__Work instruction__
The material below contains a line with "M500 120 524 114" and a line with "M63 707 79 579". Copy exactly those two lines and all lines between them.

__Material supplied__

=== Begin Enclosure ===

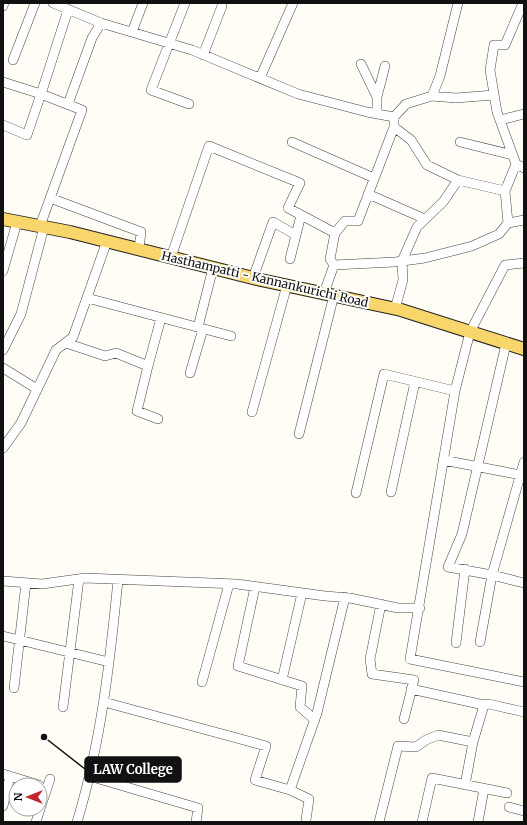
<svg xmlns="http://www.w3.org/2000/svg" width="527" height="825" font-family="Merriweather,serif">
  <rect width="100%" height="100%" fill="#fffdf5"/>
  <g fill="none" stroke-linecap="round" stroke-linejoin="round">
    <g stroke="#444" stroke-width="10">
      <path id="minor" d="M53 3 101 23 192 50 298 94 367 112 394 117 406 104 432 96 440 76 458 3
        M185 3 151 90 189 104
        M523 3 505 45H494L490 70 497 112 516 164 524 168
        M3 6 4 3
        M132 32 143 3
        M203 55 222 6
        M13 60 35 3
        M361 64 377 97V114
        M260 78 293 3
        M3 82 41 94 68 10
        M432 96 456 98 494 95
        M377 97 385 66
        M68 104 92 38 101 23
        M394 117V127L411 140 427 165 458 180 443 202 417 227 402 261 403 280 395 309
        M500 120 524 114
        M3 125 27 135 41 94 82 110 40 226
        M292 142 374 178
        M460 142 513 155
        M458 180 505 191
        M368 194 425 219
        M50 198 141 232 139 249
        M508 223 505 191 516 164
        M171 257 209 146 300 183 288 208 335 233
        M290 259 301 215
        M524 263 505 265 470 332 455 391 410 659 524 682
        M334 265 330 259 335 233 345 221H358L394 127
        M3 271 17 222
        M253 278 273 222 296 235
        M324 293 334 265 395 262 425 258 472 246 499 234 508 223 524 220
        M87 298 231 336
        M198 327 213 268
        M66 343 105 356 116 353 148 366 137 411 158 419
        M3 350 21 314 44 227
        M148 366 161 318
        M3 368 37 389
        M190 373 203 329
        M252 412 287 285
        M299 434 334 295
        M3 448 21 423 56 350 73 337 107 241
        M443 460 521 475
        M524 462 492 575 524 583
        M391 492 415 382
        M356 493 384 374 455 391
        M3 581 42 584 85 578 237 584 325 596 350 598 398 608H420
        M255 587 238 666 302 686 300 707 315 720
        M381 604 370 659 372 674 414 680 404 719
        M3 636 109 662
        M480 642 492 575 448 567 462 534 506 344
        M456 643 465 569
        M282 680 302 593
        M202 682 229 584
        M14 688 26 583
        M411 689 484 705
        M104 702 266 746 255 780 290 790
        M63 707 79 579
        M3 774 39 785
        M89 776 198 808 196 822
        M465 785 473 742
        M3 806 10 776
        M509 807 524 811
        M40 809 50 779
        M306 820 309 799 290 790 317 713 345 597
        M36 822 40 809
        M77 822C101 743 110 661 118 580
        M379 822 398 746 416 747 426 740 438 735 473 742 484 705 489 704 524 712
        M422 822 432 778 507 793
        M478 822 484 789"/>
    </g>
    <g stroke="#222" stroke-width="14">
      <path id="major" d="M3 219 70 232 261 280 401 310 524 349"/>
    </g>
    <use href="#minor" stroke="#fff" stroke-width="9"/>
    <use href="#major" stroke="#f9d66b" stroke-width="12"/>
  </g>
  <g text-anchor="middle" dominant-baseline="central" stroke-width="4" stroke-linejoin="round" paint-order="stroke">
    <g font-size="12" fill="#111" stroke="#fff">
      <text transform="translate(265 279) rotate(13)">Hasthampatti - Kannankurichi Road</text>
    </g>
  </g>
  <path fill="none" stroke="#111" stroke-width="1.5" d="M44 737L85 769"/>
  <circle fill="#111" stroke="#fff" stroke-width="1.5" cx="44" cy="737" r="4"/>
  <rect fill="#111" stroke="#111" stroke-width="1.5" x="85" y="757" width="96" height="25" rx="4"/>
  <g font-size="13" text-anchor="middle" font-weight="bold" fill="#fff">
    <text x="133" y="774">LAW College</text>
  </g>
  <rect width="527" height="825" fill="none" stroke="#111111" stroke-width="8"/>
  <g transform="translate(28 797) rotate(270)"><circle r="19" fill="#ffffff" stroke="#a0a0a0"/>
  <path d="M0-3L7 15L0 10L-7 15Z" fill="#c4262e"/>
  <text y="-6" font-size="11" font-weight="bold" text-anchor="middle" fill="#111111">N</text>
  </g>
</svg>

=== End Enclosure ===
=== Begin Enclosure ===

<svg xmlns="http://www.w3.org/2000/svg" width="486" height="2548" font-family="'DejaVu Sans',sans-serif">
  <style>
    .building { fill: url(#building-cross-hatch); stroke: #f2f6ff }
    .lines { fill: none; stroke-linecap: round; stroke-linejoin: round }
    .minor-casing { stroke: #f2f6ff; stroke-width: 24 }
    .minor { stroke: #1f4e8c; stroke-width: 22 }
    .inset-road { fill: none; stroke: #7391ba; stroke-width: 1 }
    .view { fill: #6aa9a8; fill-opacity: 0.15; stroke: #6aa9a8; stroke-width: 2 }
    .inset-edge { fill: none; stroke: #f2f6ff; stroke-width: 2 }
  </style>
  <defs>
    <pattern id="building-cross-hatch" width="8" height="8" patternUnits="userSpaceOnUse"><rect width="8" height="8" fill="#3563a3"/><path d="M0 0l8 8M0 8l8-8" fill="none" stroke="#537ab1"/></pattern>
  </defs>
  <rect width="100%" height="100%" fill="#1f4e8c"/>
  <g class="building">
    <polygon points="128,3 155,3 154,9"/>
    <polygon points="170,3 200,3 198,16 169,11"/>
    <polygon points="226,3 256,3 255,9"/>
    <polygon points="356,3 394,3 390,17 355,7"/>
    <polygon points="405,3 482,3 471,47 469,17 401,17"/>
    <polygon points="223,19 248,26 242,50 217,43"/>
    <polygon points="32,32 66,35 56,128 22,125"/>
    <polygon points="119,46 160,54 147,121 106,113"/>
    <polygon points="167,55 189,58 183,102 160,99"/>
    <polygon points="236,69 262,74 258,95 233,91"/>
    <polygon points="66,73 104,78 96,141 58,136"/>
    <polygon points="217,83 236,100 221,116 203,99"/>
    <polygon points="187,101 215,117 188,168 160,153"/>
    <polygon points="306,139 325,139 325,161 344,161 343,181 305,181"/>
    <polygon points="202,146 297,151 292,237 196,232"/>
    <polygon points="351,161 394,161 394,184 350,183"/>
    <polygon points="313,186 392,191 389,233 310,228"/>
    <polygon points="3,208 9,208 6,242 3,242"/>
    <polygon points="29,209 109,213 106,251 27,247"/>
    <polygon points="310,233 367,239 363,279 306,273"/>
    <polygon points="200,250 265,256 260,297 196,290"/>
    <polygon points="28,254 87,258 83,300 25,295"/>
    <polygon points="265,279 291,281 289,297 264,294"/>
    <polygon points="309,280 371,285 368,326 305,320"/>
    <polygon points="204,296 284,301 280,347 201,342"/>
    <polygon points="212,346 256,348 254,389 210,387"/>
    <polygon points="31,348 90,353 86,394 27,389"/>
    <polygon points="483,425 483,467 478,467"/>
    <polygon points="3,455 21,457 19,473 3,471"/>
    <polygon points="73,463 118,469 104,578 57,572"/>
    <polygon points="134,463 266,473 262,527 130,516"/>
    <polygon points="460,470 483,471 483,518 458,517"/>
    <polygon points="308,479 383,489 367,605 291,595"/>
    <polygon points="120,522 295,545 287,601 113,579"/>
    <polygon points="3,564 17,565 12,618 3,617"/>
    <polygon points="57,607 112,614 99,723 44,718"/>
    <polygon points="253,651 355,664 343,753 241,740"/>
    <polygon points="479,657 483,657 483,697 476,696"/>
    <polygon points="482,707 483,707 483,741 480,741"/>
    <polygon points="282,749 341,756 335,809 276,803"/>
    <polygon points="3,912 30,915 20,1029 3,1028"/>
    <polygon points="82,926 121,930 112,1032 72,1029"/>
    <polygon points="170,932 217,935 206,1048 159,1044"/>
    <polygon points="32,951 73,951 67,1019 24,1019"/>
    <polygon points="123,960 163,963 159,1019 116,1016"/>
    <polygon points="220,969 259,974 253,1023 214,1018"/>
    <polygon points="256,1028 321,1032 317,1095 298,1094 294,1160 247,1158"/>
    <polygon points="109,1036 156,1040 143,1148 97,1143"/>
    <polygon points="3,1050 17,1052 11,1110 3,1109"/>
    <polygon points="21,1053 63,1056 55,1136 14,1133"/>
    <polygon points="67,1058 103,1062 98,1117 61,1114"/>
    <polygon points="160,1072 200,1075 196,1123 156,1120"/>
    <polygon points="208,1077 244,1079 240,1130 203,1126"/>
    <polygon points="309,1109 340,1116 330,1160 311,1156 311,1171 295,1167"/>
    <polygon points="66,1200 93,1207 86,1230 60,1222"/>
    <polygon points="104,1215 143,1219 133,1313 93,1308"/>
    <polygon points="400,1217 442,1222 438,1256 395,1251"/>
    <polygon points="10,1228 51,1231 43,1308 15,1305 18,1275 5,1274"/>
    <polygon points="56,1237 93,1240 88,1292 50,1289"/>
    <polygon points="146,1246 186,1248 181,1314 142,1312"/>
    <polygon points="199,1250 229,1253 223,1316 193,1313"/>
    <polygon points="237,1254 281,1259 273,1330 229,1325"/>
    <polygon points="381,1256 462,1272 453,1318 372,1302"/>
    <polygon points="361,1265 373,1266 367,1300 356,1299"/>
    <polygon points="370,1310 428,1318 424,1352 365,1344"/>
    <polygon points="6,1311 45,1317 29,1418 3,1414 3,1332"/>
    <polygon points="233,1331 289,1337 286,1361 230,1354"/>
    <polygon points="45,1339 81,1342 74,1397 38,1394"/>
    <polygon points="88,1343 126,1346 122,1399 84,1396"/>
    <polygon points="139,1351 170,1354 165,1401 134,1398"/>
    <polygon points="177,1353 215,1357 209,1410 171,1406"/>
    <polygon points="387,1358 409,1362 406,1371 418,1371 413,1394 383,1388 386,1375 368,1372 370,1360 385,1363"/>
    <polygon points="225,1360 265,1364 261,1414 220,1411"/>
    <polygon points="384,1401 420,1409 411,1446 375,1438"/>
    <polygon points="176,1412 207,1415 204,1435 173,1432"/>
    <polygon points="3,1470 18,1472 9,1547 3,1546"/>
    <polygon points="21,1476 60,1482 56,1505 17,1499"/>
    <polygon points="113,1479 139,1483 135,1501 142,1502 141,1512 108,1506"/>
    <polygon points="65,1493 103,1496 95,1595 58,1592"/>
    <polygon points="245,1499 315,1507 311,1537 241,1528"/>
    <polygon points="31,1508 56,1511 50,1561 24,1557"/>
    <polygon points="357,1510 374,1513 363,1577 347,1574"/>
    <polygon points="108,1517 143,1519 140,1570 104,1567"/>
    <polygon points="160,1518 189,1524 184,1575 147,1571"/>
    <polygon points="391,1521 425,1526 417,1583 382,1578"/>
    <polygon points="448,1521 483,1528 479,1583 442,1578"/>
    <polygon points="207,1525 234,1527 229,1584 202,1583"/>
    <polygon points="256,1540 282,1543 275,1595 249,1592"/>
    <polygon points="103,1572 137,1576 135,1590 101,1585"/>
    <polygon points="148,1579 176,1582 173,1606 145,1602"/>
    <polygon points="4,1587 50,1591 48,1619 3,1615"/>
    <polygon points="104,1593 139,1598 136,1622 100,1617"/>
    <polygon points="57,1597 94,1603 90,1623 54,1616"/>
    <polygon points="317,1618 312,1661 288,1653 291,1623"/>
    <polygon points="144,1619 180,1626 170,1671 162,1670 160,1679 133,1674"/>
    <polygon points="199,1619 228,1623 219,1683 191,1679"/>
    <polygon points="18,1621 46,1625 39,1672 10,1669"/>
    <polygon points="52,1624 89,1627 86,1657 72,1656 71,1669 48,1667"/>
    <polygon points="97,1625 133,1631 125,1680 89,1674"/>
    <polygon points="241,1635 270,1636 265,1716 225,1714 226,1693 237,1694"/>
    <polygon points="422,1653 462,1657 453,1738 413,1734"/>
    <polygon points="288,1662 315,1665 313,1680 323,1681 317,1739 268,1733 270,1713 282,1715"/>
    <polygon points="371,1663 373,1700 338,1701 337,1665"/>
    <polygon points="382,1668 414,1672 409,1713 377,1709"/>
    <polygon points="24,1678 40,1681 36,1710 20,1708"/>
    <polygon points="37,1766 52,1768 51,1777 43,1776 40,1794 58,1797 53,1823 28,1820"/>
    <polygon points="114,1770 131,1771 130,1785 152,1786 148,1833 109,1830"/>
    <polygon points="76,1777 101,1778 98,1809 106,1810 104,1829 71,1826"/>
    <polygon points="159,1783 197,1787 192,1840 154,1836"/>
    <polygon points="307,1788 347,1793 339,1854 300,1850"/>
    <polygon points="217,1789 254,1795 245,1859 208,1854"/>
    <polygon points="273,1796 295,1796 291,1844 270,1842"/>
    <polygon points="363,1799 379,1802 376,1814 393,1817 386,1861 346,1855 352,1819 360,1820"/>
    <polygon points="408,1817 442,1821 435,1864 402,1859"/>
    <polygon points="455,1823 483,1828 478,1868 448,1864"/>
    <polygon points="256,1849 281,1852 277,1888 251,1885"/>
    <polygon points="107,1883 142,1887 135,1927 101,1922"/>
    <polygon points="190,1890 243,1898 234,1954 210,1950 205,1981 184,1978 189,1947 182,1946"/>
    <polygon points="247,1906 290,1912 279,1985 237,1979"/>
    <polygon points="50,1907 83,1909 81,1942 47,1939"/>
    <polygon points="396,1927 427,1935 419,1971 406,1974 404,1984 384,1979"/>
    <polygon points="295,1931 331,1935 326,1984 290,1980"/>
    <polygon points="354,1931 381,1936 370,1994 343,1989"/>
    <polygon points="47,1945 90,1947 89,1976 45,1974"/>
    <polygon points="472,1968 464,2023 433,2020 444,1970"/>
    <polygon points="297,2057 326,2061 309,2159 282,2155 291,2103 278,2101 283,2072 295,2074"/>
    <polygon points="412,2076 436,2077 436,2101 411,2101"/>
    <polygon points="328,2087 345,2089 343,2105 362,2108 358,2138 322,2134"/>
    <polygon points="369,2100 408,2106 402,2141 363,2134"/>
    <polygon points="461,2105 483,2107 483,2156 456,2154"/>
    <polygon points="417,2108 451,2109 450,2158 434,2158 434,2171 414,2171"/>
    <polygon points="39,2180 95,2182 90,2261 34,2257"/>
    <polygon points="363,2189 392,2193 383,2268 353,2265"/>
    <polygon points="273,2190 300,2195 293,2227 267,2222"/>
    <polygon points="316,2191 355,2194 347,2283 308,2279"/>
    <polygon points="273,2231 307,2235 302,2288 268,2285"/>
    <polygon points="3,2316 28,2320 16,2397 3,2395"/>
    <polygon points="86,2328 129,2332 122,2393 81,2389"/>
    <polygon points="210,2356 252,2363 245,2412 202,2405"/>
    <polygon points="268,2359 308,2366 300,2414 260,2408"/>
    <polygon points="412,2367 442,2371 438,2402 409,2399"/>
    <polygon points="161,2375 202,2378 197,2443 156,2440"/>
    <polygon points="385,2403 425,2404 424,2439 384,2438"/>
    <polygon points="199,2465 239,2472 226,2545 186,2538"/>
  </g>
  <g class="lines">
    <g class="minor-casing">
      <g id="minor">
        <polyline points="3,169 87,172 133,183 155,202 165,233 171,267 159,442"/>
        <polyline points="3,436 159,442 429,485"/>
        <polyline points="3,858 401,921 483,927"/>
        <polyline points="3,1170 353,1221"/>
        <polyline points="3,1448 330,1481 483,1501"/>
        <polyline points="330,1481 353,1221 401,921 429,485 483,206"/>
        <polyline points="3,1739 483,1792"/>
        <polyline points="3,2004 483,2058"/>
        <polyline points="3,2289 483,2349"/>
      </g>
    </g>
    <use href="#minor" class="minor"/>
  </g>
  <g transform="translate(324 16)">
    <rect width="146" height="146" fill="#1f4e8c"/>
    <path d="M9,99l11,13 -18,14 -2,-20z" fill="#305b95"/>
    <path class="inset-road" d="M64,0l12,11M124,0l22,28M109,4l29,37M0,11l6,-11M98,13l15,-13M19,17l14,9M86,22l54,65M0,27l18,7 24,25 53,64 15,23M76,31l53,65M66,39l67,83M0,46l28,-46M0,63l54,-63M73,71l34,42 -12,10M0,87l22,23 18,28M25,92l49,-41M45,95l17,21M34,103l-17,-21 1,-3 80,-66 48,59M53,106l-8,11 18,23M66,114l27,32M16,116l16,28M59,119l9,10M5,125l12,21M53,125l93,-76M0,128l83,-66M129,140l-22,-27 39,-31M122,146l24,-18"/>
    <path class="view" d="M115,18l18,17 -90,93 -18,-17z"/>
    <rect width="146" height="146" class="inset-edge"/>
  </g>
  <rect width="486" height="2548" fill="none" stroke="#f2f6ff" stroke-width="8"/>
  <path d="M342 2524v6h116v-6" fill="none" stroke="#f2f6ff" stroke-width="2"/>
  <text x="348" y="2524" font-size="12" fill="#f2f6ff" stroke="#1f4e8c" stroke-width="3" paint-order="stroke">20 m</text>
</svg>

=== End Enclosure ===

__Response below__
        M500 120 524 114
        M3 125 27 135 41 94 82 110 40 226
        M292 142 374 178
        M460 142 513 155
        M458 180 505 191
        M368 194 425 219
        M50 198 141 232 139 249
        M508 223 505 191 516 164
        M171 257 209 146 300 183 288 208 335 233
        M290 259 301 215
        M524 263 505 265 470 332 455 391 410 659 524 682
        M334 265 330 259 335 233 345 221H358L394 127
        M3 271 17 222
        M253 278 273 222 296 235
        M324 293 334 265 395 262 425 258 472 246 499 234 508 223 524 220
        M87 298 231 336
        M198 327 213 268
        M66 343 105 356 116 353 148 366 137 411 158 419
        M3 350 21 314 44 227
        M148 366 161 318
        M3 368 37 389
        M190 373 203 329
        M252 412 287 285
        M299 434 334 295
        M3 448 21 423 56 350 73 337 107 241
        M443 460 521 475
        M524 462 492 575 524 583
        M391 492 415 382
        M356 493 384 374 455 391
        M3 581 42 584 85 578 237 584 325 596 350 598 398 608H420
        M255 587 238 666 302 686 300 707 315 720
        M381 604 370 659 372 674 414 680 404 719
        M3 636 109 662
        M480 642 492 575 448 567 462 534 506 344
        M456 643 465 569
        M282 680 302 593
        M202 682 229 584
        M14 688 26 583
        M411 689 484 705
        M104 702 266 746 255 780 290 790
        M63 707 79 579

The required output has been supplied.